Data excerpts
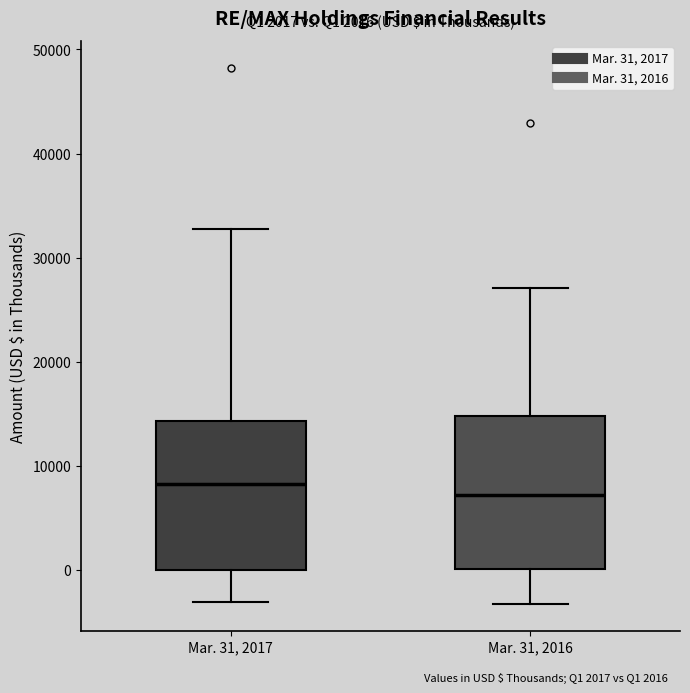

Which box's median line is the lowest?

Mar. 31, 2016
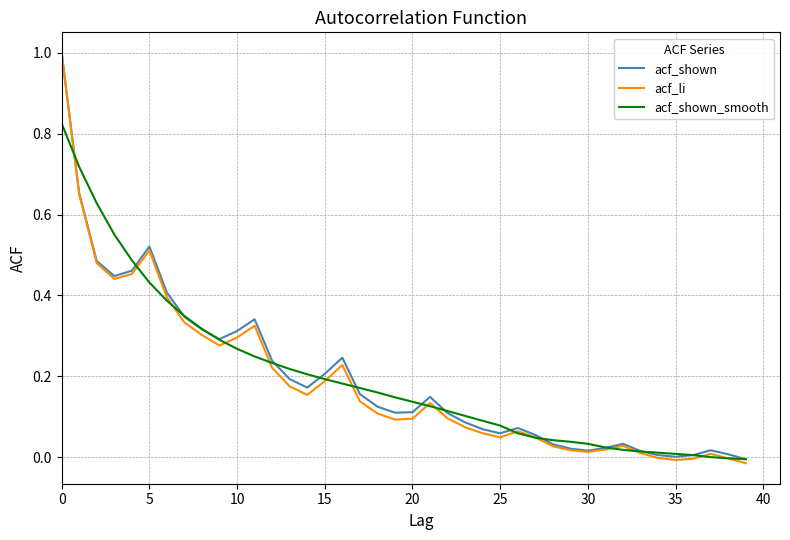

Which series has the largest range (max minus min)?

acf_li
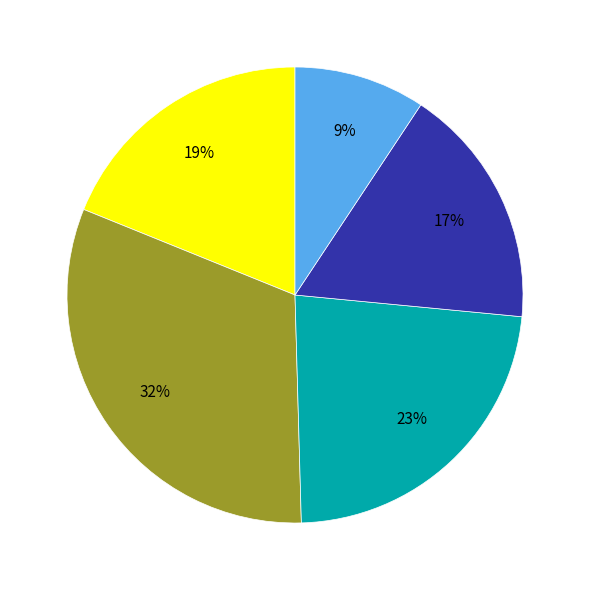

To the nearest percent, what is the average slice percentage?

20%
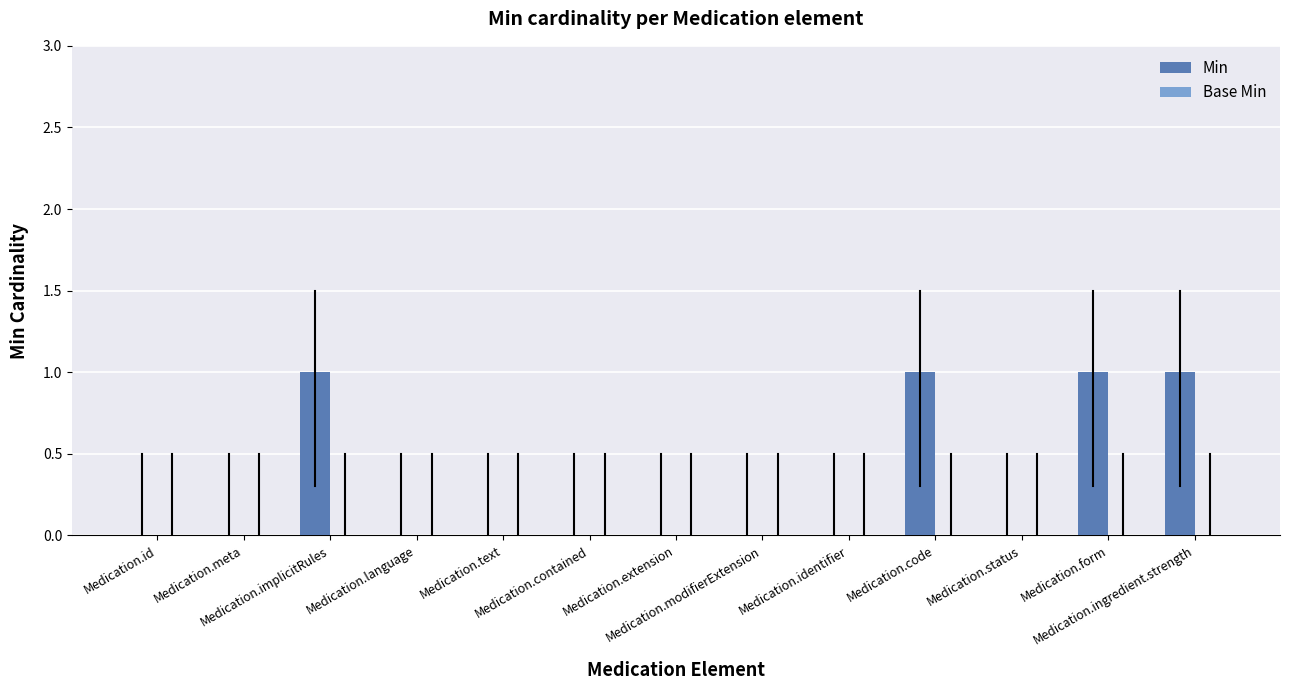

What is the sum of all values?

4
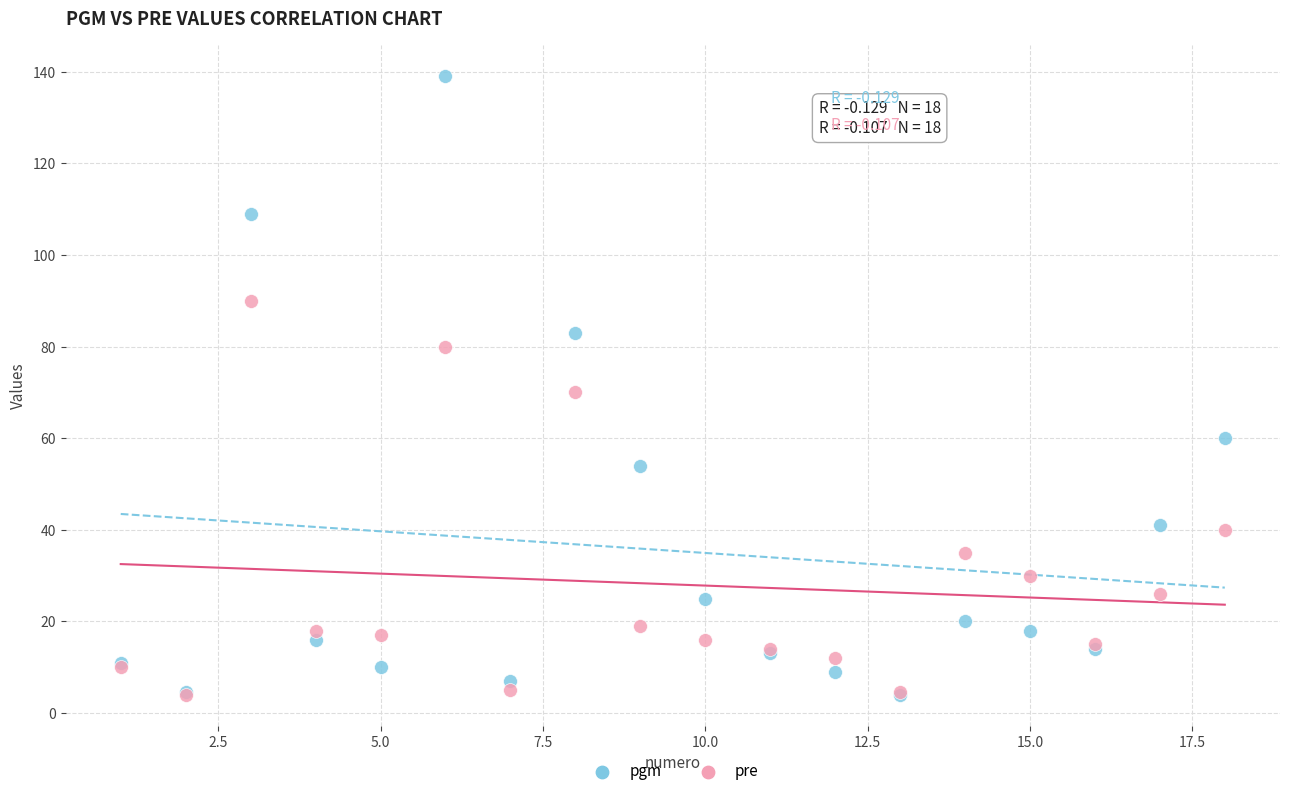

What are all the series names shown in the legend?

pgm, pre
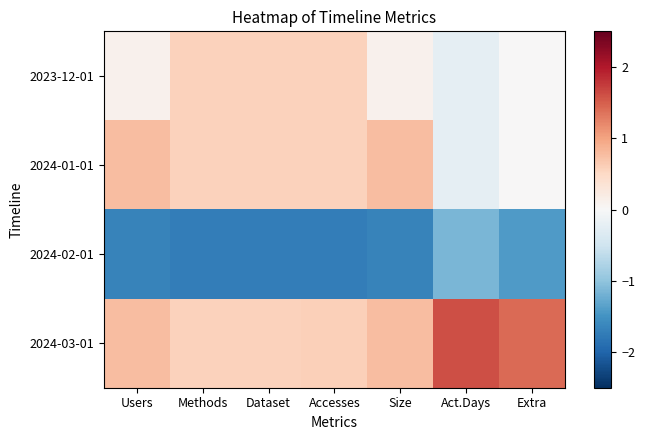

Which series has the largest total across all categories?

2024-03-01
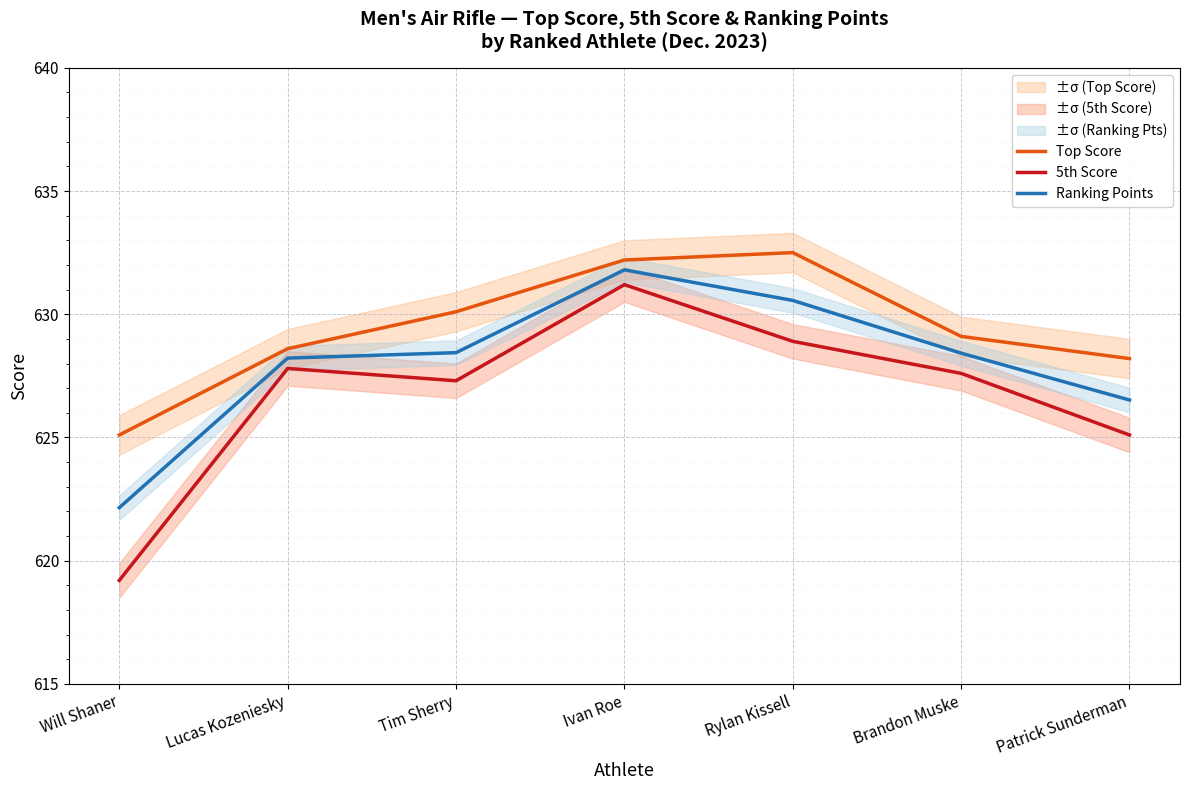

How many values in the Ranking Points series exceed 628?

5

DIRECTIONS FOR THIS TASK →
Reproduce all of the material above, substituting "greatest" for every occurrence of "largest" and leaving everything else unchanged. Omit the pictures from your answer.

REPLY TO THE EXERCISE →
Which box's median line is the lowest?

Mar. 31, 2016

Which series has the greatest range (max minus min)?

acf_li

To the nearest percent, what is the average slice percentage?

20%

What is the sum of all values?

4

What are all the series names shown in the legend?

pgm, pre

Which series has the greatest total across all categories?

2024-03-01

How many values in the Ranking Points series exceed 628?

5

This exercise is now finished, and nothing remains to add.